**What is needed**
Copy nothing but the lines from the line with "профессионального потенциала" to the end of the records, retyped exactly. Pictures stay out.

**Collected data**
-- Opening Marker --

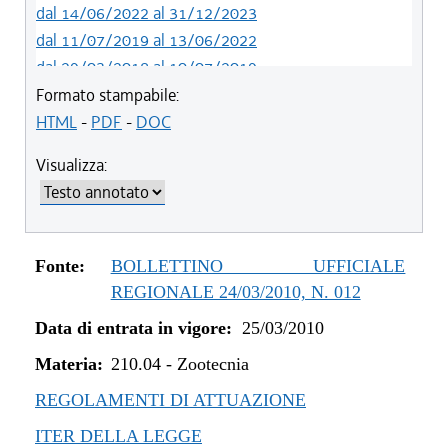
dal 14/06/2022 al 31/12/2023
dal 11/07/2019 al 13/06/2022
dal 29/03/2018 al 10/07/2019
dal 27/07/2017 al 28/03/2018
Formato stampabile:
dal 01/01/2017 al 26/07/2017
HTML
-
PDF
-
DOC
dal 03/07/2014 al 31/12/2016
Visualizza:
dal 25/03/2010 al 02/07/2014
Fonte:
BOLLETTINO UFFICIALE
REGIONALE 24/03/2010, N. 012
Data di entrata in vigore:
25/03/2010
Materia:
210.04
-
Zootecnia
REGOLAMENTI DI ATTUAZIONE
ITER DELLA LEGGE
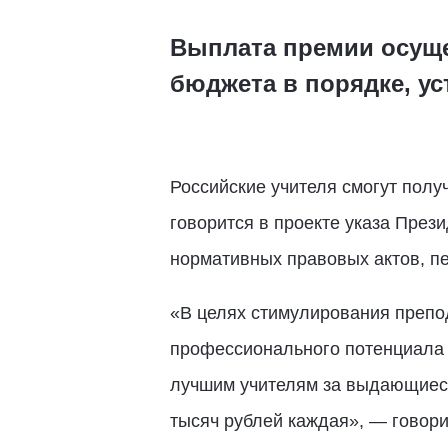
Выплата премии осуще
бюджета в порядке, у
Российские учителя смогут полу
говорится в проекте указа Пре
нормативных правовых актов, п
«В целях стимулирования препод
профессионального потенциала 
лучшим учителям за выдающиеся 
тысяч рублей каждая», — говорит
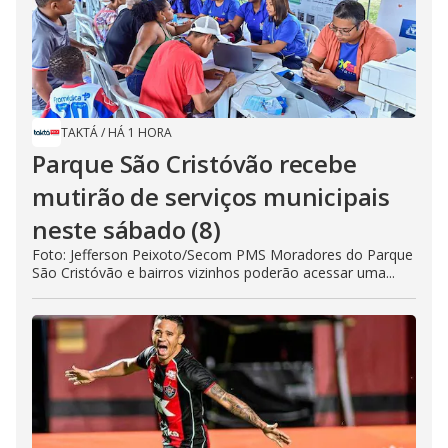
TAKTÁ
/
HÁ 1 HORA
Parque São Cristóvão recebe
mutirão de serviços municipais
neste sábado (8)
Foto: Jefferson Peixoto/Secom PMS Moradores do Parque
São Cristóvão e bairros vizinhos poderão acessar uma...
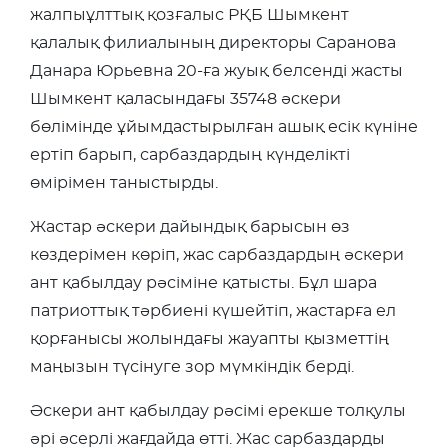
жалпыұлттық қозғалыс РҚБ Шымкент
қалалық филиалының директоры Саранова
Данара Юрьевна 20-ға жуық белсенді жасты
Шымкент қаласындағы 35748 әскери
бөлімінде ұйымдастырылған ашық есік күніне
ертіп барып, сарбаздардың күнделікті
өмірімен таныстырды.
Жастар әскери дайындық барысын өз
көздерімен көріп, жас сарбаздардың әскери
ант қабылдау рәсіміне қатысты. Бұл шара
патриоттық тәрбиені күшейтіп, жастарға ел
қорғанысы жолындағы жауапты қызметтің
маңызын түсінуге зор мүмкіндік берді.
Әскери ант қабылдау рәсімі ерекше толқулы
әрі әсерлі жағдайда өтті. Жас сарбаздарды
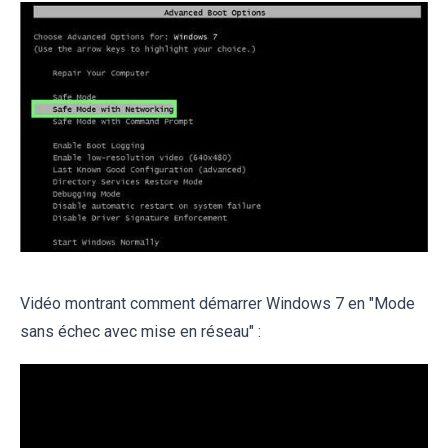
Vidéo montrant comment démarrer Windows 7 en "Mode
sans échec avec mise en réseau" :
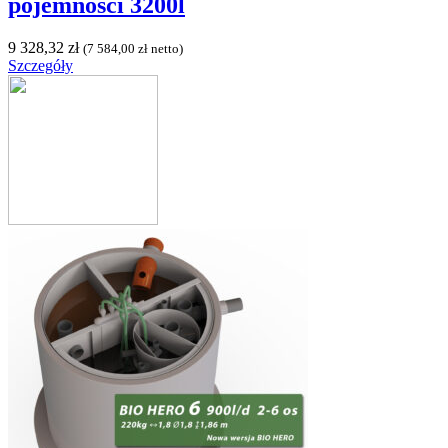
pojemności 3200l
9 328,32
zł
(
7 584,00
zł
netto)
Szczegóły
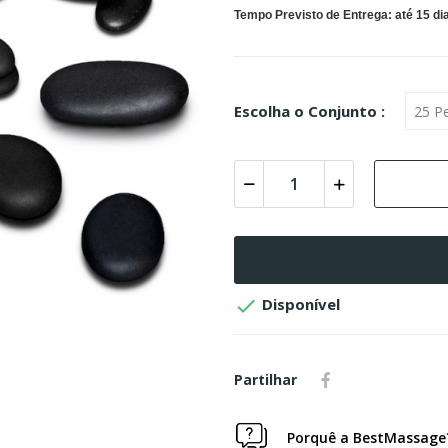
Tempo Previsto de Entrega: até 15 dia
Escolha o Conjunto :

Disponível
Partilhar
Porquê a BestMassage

-- Closing Marker --

**Reply to the task**
профессионального потенциала 
лучшим учителям за выдающиеся 
тысяч рублей каждая», — говорит
TAKTÁ
/
HÁ 1 HORA
Parque São Cristóvão recebe
mutirão de serviços municipais
neste sábado (8)
Foto: Jefferson Peixoto/Secom PMS Moradores do Parque
São Cristóvão e bairros vizinhos poderão acessar uma...
жалпыұлттық қозғалыс РҚБ Шымкент
қалалық филиалының директоры Саранова
Данара Юрьевна 20-ға жуық белсенді жасты
Шымкент қаласындағы 35748 әскери
бөлімінде ұйымдастырылған ашық есік күніне
ертіп барып, сарбаздардың күнделікті
өмірімен таныстырды.
Жастар әскери дайындық барысын өз
көздерімен көріп, жас сарбаздардың әскери
ант қабылдау рәсіміне қатысты. Бұл шара
патриоттық тәрбиені күшейтіп, жастарға ел
қорғанысы жолындағы жауапты қызметтің
маңызын түсінуге зор мүмкіндік берді.
Әскери ант қабылдау рәсімі ерекше толқулы
әрі әсерлі жағдайда өтті. Жас сарбаздарды
Vidéo montrant comment démarrer Windows 7 en "Mode
sans échec avec mise en réseau" :
pojemności 3200l
9 328,32
zł
(
7 584,00
zł
netto)
Szczegóły
Tempo Previsto de Entrega: até 15 dia
Escolha o Conjunto :

Disponível
Partilhar
Porquê a BestMassage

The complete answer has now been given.